任务 1: 从下面这篇主题建模文章中原样返回一段文字:起点为含有“- 基于LDA(狄利克雷分布)的主题建模”的那句话,终点在“py.init_notebook_mode(connected=True)”之后。
任务 2: 对照下面的主题建模文章,判断(a)文中柱状图的标题是“不同作者数量统计”,(b)文本预处理包括词干提取,(c)文中的主题建模基于NMF方法,这三句说法是否与文章一致;每项回答“是”或“否”,并引用文中起决定作用的原文。

给定文本:
⁂

公众号:尤而小屋
作者:Peter
编辑:Peter
大家好,我是Peter~
更新一篇机器学习实战项目:NLP任务之主题建模,主要内容包含:
- 数据探索性分析
- 文本信息的词云图展示
- 文本预处理(分词、去除停用词、词干提取、词性还原、文本向量化)
- 基于LDA(狄利克雷分布)的主题建模
1 导入库
In [1]:
import base64
import numpy as np
import pandas as pd
# 可视化相关库
import plotly.offline as py
py.init_notebook_mode(connected=True)
import plotly.graph_objs as go
import plotly_express as px
import plotly.tools as tls
from matplotlib import pyplot as plt
%matplotlib inline
from skimage.io import imread
# 建模相关
from collections import Counter
from sklearn.feature_extraction.text import TfidfVectorizer, CountVectorizer
from sklearn.decomposition import NMF, LatentDirichletAllocation
# 忽略警告
import warnings
warnings.filterwarnings("ignore")
In [2]:
train = pd.read_csv("train/train.csv")
train.head()
Out[2]:
| id | text | author | |
|---|---|---|---|
| 0 | id26305 | This process, however, afforded me no means of... | EAP |
| 1 | id17569 | It never once occurred to me that the fumbling... | HPL |
| 2 | id11008 | In his left hand was a gold snuff box, from wh... | EAP |
| 3 | id27763 | How lovely is spring As we looked from Windsor... | MWS |
| 4 | id12958 | Finding nothing else, not even gold, the Super... | HPL |
In [3]:
train.shape
Out[3]:
(19579, 3)
2 探索性分析EDA
2.1 作者数量统计
In [4]:
data = [go.Bar(
x = train.author.unique(), # x-y轴
y = train.author.value_counts(),
marker = dict(colorscale = "Jet", # 颜色设置
color = train.author.value_counts().values),
text = train.author.value_counts() # 柱子显示数据;同x
)]
# Layout中的标题设置
layout = go.Layout(
title = "不同作者数量统计"
)
fig = go.Figure(data=data, layout=layout)
fig.show()

⁂

提取条目:

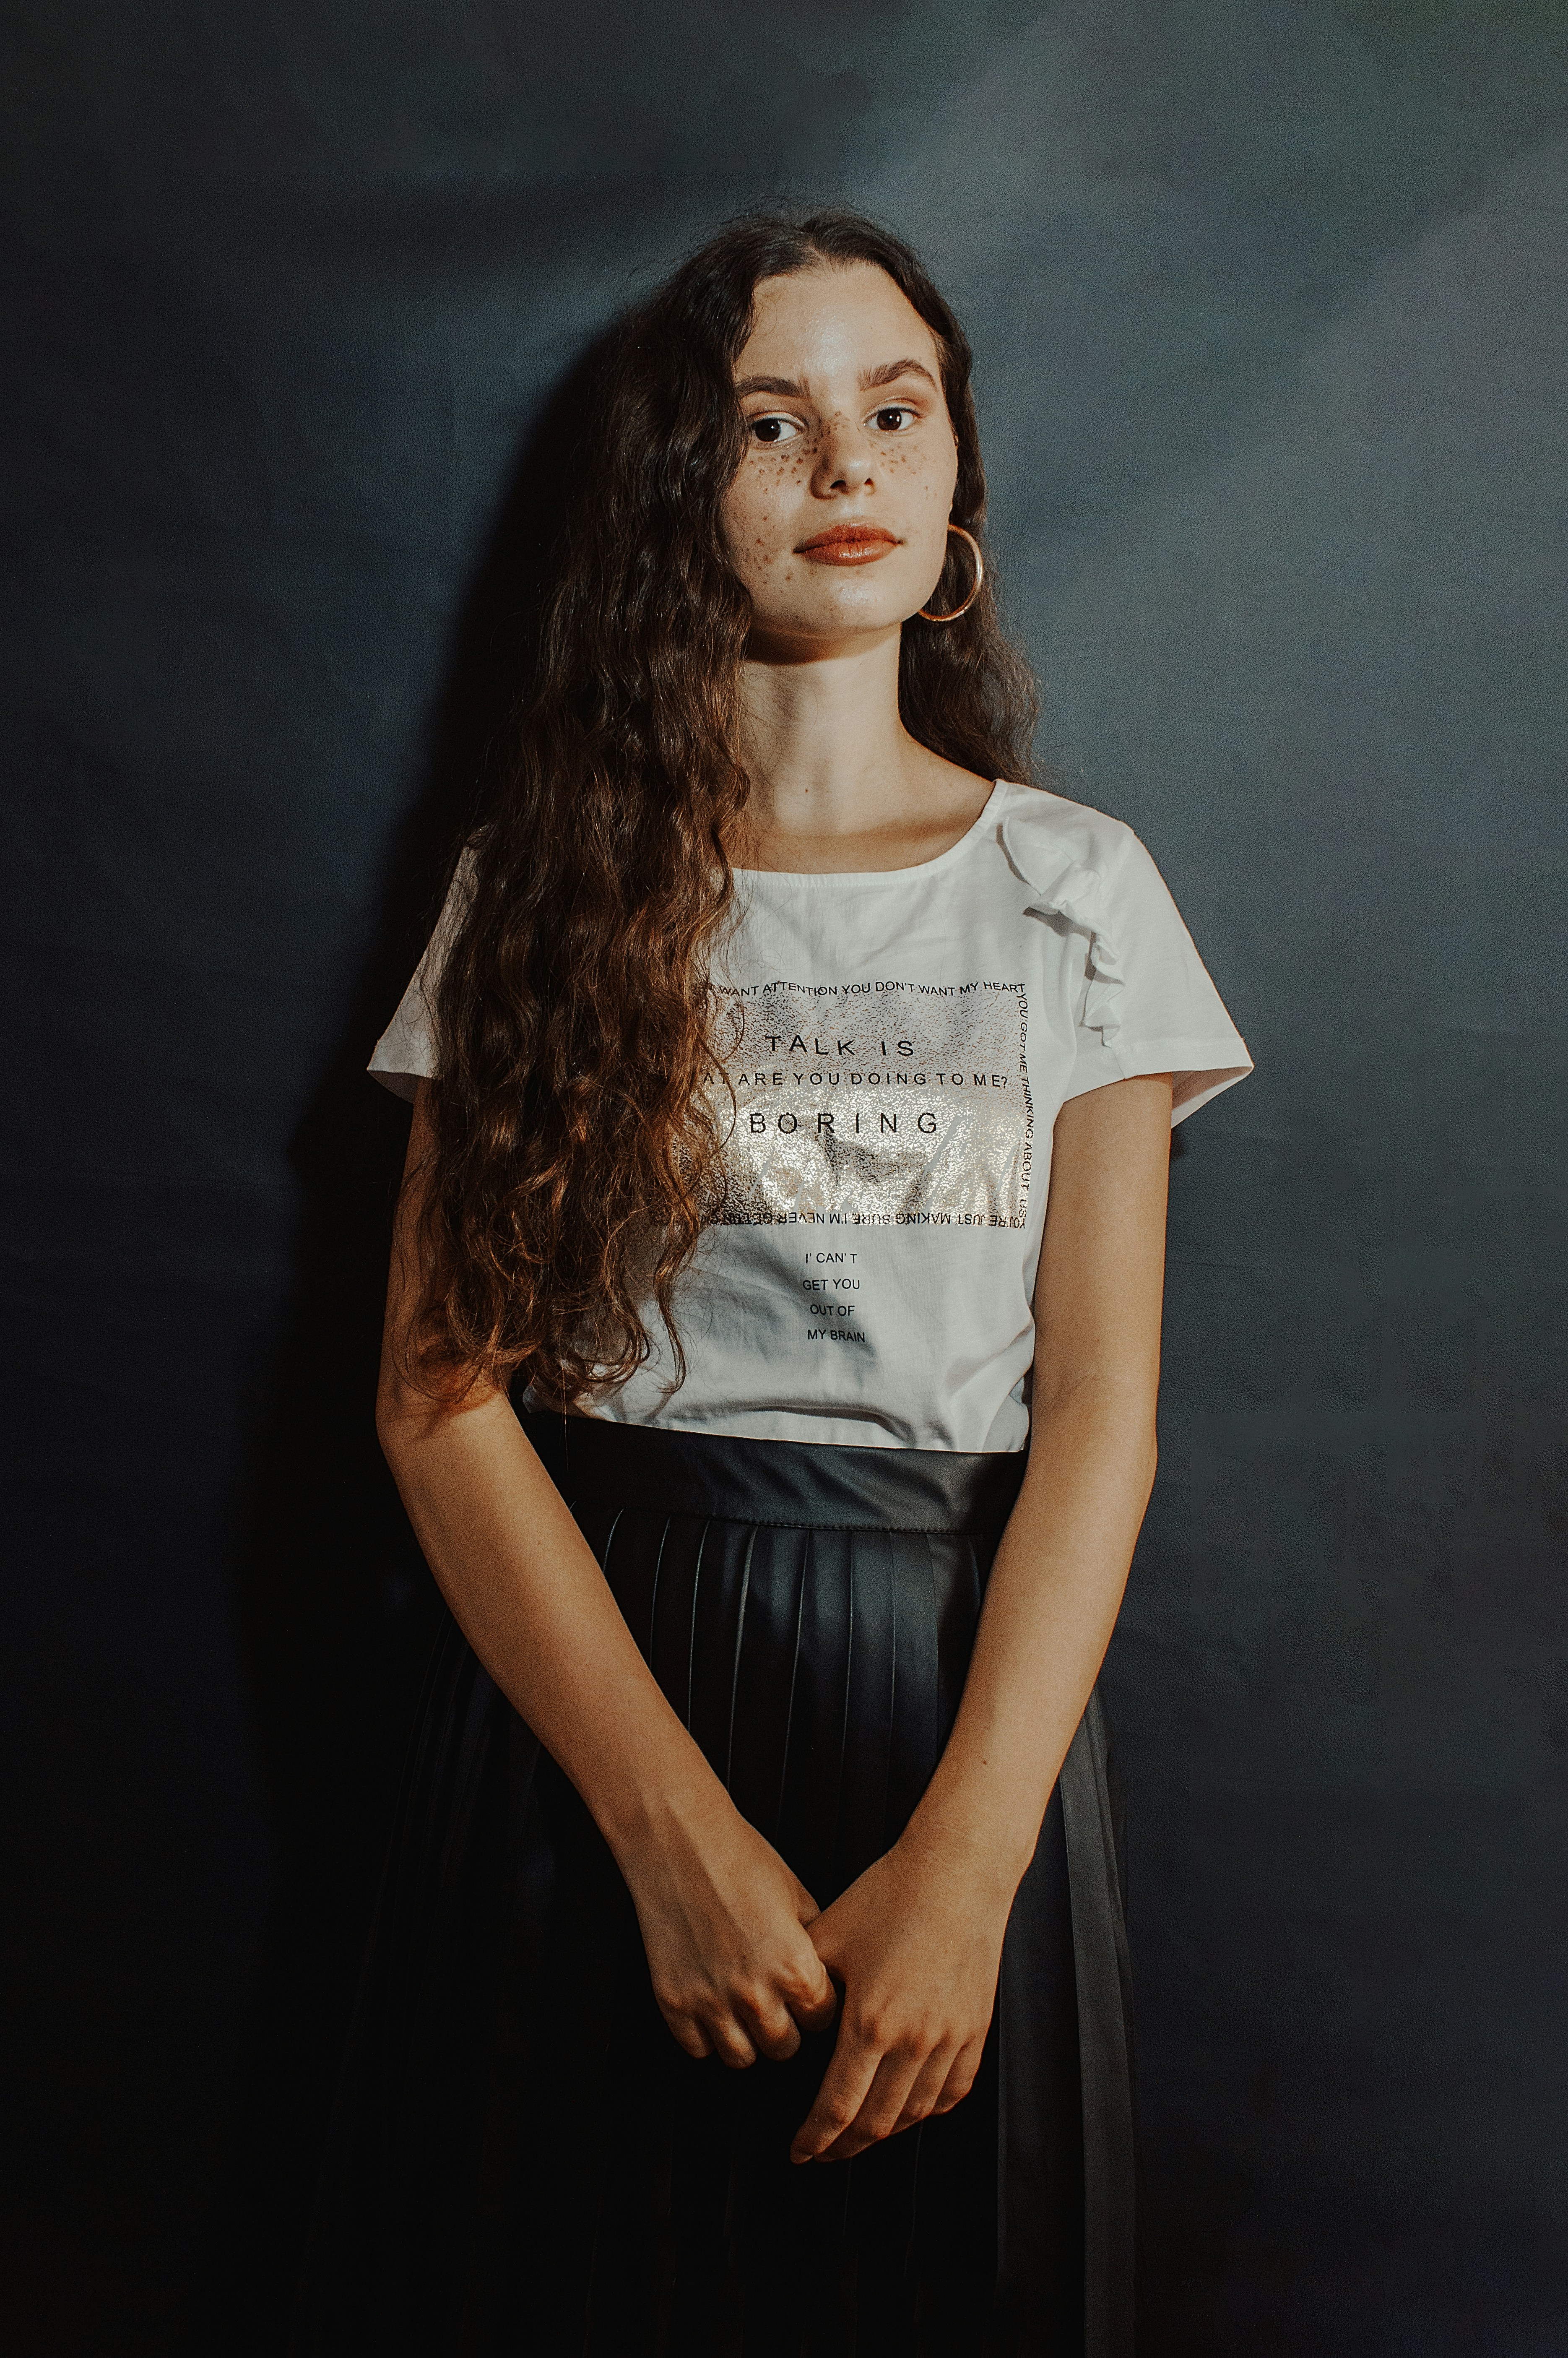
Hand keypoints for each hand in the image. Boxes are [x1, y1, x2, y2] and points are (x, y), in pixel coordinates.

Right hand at [620, 1784, 838, 2067]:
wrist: (680, 1841)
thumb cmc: (741, 1859)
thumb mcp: (798, 1896)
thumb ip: (815, 1945)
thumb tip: (828, 1977)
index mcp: (794, 1967)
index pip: (823, 2021)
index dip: (818, 2006)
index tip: (809, 1995)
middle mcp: (754, 1992)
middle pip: (784, 2048)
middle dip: (787, 2029)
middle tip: (779, 2007)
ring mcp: (710, 2000)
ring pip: (742, 2058)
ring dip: (749, 2039)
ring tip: (747, 2013)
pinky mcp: (673, 2001)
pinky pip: (698, 2047)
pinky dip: (707, 2034)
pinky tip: (714, 2007)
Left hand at [790, 1839, 1011, 2162]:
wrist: (957, 1871)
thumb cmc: (889, 1895)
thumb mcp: (831, 1936)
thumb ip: (807, 1986)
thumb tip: (786, 2016)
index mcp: (870, 2022)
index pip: (837, 2107)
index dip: (815, 2139)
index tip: (798, 2152)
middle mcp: (914, 2040)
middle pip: (875, 2122)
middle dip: (843, 2146)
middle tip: (822, 2151)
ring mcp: (951, 2038)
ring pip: (915, 2113)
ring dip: (883, 2132)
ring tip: (859, 2133)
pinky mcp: (976, 2028)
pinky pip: (953, 2091)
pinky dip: (927, 2109)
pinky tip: (908, 2107)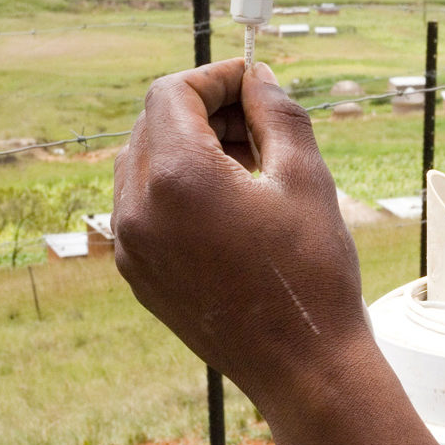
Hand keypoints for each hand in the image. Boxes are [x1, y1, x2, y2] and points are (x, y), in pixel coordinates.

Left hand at [112, 58, 367, 392]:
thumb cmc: (313, 274)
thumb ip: (278, 114)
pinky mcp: (138, 273)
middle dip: (204, 112)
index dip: (215, 78)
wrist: (303, 366)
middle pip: (153, 125)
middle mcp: (138, 210)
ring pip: (143, 164)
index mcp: (177, 179)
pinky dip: (178, 189)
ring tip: (250, 167)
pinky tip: (231, 206)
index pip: (172, 94)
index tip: (254, 84)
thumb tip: (258, 78)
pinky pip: (144, 207)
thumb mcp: (307, 178)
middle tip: (260, 125)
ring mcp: (131, 246)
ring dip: (189, 148)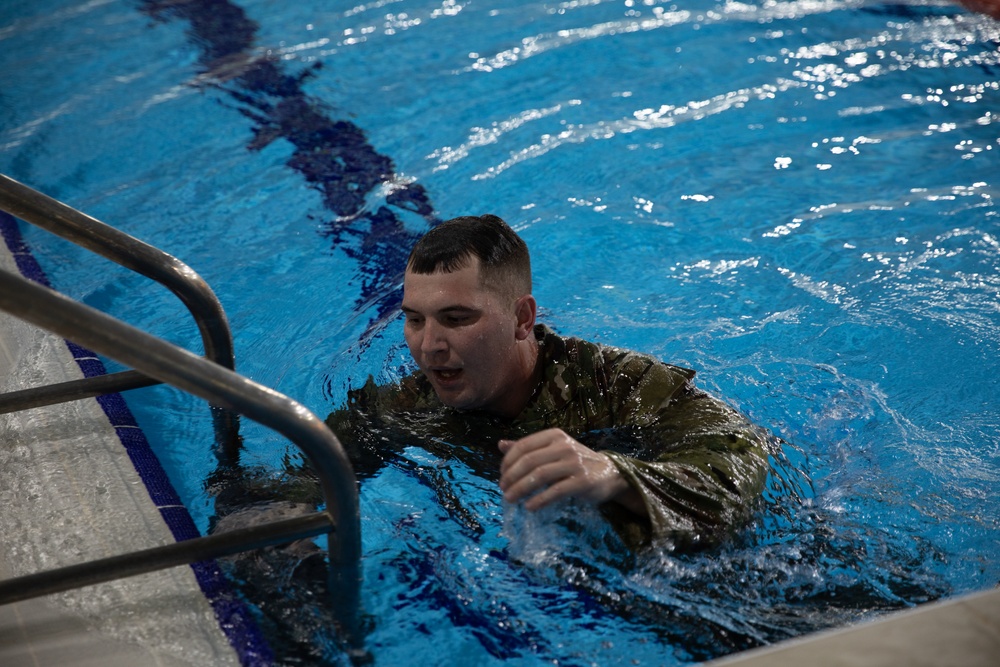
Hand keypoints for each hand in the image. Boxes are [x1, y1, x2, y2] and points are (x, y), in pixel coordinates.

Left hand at [498, 428, 643, 513]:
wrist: (610, 473)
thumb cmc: (576, 462)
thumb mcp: (553, 449)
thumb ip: (528, 447)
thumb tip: (500, 444)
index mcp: (554, 436)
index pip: (524, 446)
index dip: (508, 462)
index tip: (502, 475)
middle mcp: (564, 446)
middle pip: (529, 461)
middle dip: (511, 477)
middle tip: (503, 490)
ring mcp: (574, 463)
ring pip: (539, 475)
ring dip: (520, 489)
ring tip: (510, 499)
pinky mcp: (582, 481)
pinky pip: (555, 491)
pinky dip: (539, 500)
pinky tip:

⁂

输出 1:
- 基于LDA(狄利克雷分布)的主题建模
1 导入库
In [1]:
import base64
import numpy as np
import pandas as pd
# 可视化相关库
import plotly.offline as py
py.init_notebook_mode(connected=True)

输出 2:
(a) 是。“title = "不同作者数量统计"”
(b) 是。“文本预处理(分词、去除停用词、词干提取、词性还原、文本向量化)”
(c) 否。“基于LDA(狄利克雷分布)的主题建模”